2 Players in college football history – Lattner and Florida quarterback Tim Tebow (2008 and 2009) – who has won the Maxwell Award twice. Lattner won the honor, presented annually since 1937 to the nation’s top player, in 1952 and 1953. Other Notre Dame recipients were Leon Hart (1949), Jim Lynch (1966), Ross Browner (1977), Brady Quinn (2006) and Manti Te'o (2012).

2 Different Heisman Trophies owned by Lattner. His first was destroyed in a 1968 fire at a Chicago restaurant he owned with a partner. It was replaced with a new one, courtesy of the Downtown Athletic Club in New York City.

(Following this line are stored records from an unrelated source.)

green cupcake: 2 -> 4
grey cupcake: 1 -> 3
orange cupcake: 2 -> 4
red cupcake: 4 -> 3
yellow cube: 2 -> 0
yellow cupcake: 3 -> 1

9 Seconds left in overtime when Lattner scored the game-winning basket in Notre Dame’s 75-74 victory over No. 18-ranked NYU in Madison Square Garden on Feb. 25, 1952. With three top Irish players declared academically ineligible in the second semester, Lattner joined the hoop squad to help out as a reserve.

9-1-2 Notre Dame’s record against ranked opponents in Lattner’s last two seasons, as the Irish finished No. 3 in 1952 and No. 2 in 1953. Since then, Notre Dame had back-to-back Top 3 finishes only one other time: 1988 (No. 1) and 1989 (No. 2).

13 Interceptions recorded by Lattner during his Notre Dame career. It was a school record until 1963, when Tom MacDonald finished with 15. The only other Notre Dame player to record more was Luther Bradley with 17.

16 Notre Dame players in history who were twice named consensus All-Americans. Lattner is the last Irish running back to achieve that feat (1952-53), although the recognition was earned just as much for his play on defense and special teams.

21 Years old Lattner turned on Oct. 24, 1953, when the Notre Dame student body serenaded him with “Happy Birthday” before he scored the final touchdown in a 27-14 victory over Georgia Tech, snapping the Yellow Jackets’ 31-game unbeaten streak.

26 Seasons Lattner held Notre Dame’s career all-purpose yardage (rushing, returning and returns) total before Vagas Ferguson finally eclipsed it in 1979. Lattner rushed for 1,724 yards, caught 39 passes for 613 yards and had 673 yards in returns for a total of 3,010.

40.1 Yards averaged by Lattner on only eight kickoff returns as a senior. Two of his returns resulted in touchdowns, 86 yards versus Purdue and 92 yards against Penn, breaking several would-be tackles along the way.

56 Points that separated Heisman Trophy winner Lattner (1,850) from runner-up Paul Giel (1,794) of the University of Minnesota in the 1953 balloting. It was the closest finish in history until 1985, when Bo Jackson (1,509) edged Chuck Long (1,464) by 45 points.